§ REQUEST:
Decide whether each statement agrees with the passage on defense spending below, answering yes or no and quoting the deciding words of that passage. 1. The passage calls for cutting force levels and budgets by 50% to 75%. 2. The passage holds that zero-based budgeting should mean total disarmament. 3. The passage accepts the case for modernizing strategic nuclear forces.

§ PAGE EXTRACT:
- Opening Delimiter -

What of the Administration’s other argument? One should always be suspicious of claims that new weapons programs are needed so that the United States can effectively negotiate arms control and disarmament pacts. Here one should ask what is most likely to lead to significant restraint or reductions in Soviet military efforts: bargaining from strength, or unilateral actions on our part that the Soviet leadership might see as offering them a plausible rationale for cutting programs judged redundant, irrelevant or too costly?

In the current climate of uncertainty, zero-based budgeting ought not imply total disarmament. Considering the implausibility of the threats that have dominated national security planning since the 1950s--a disarming attack against the United States and/or a large-scale attack against Western Europe--we need reductions of 50% to 75% in force levels and budgets and great restraint with respect to most new programs.

The case for “modernization” of our strategic nuclear forces can be dismissed. The possibility of a deliberate attack against us, already seemingly infinitesimal, is hardly likely to be reduced much by our acquisition of new systems, nor can one imagine how such weapons could contribute to reducing the likelihood of, or the damage from, local conflict arising from instability in and around the Soviet empire.

- Closing Delimiter -

§ RECORDS PROVIDED:
- Opening Delimiter -

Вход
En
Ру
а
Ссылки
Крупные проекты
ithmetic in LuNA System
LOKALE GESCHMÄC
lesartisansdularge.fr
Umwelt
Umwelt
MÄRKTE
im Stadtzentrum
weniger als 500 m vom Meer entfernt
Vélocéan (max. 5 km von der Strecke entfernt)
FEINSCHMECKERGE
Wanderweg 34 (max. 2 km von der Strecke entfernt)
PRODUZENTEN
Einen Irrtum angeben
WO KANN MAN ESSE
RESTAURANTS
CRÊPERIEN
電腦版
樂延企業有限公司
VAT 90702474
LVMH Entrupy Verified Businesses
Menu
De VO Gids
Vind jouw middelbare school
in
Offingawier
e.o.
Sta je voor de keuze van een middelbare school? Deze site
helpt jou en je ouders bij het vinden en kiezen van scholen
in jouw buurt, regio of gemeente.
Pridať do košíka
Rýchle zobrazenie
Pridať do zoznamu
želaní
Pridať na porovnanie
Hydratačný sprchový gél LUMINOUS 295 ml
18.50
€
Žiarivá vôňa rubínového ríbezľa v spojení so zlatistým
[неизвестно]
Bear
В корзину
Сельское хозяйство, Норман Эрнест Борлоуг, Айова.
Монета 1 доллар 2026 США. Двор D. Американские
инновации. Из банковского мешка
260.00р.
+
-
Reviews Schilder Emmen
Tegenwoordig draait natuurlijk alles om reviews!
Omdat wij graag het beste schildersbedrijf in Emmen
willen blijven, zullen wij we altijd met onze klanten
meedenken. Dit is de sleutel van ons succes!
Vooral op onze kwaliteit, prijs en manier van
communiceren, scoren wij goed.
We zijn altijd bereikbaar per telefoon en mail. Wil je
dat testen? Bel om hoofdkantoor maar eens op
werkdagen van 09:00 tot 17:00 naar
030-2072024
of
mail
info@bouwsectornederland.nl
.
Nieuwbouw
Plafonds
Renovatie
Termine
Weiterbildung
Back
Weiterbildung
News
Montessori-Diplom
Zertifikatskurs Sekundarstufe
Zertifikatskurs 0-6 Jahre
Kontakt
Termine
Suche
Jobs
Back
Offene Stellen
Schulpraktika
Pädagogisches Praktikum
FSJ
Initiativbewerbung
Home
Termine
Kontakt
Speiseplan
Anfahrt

- Closing Delimiter -

§ EXPECTED ANSWER:
1. Yes: "we need reductions of 50% to 75% in force levels and budgets"
2. No: "zero-based budgeting ought not imply total disarmament"
3. No: "The case for “modernization” of our strategic nuclear forces can be dismissed."